• ACTION ITEM: Where an entry below contains an image, skip the image and reproduce the rest exactly.

(Source records)
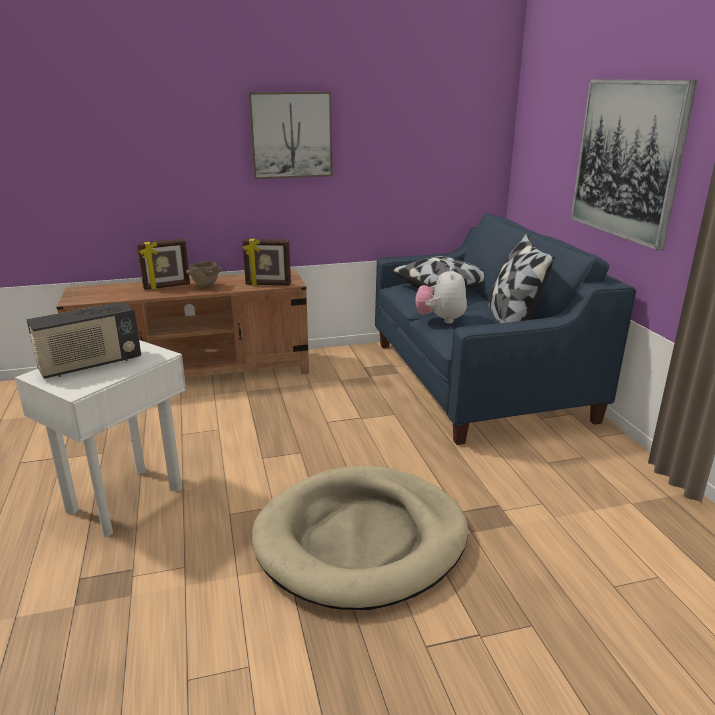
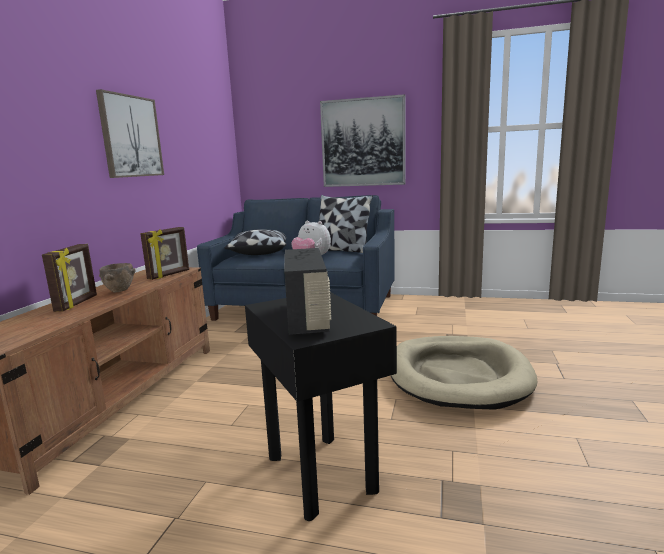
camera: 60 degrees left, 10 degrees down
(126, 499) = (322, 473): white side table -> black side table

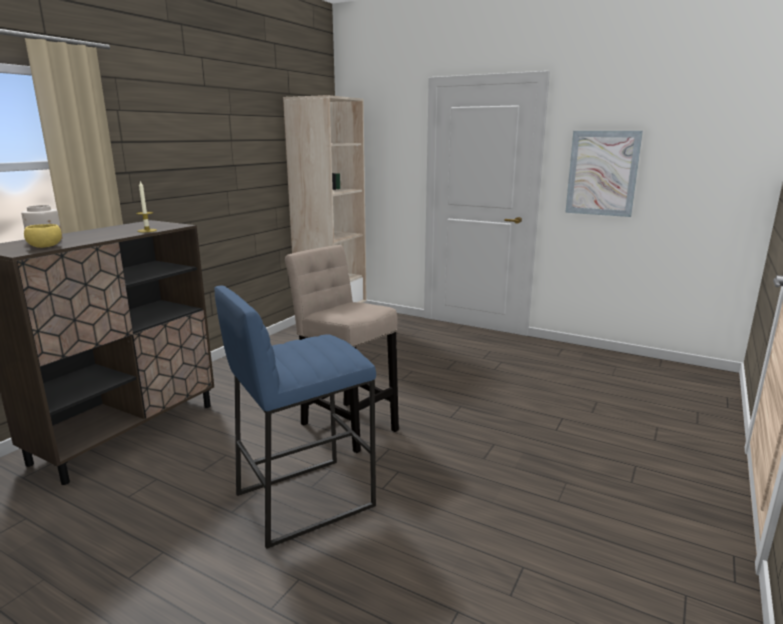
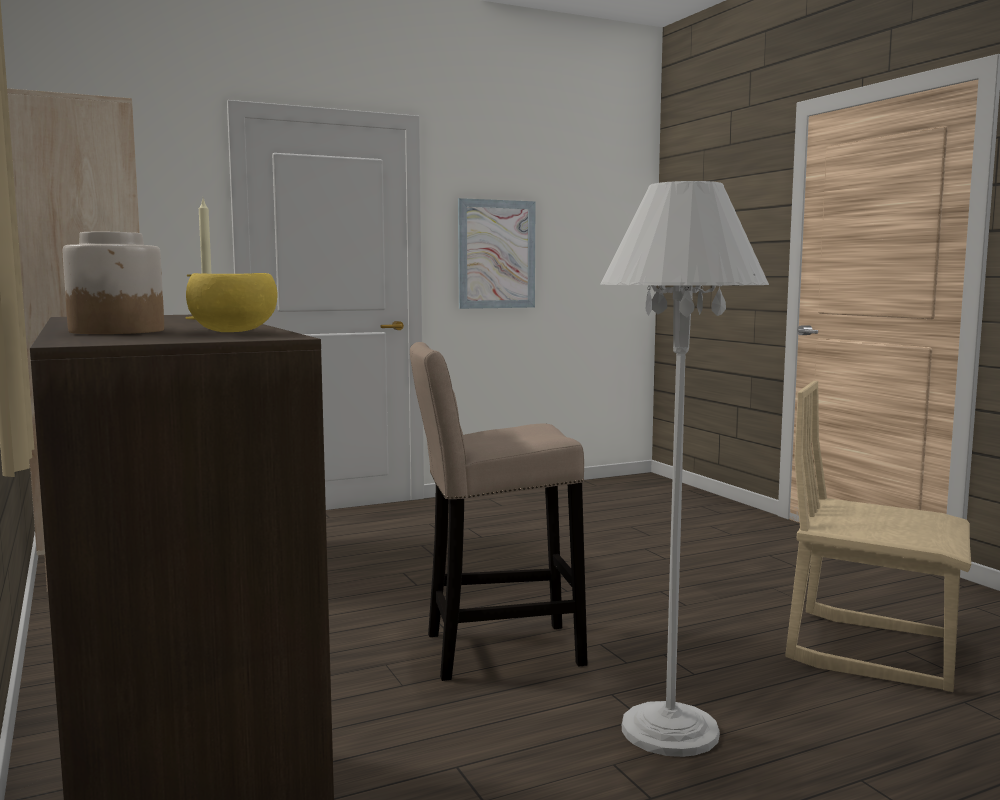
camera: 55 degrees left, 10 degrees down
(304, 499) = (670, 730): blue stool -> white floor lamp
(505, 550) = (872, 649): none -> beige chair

• TASK RESULT:
camera: 60 degrees left, 10 degrees down
(126, 499) = (322, 473): white side table -> black side table

camera: 55 degrees left, 10 degrees down
(304, 499) = (670, 730): blue stool -> white floor lamp
(505, 550) = (872, 649): none -> beige chair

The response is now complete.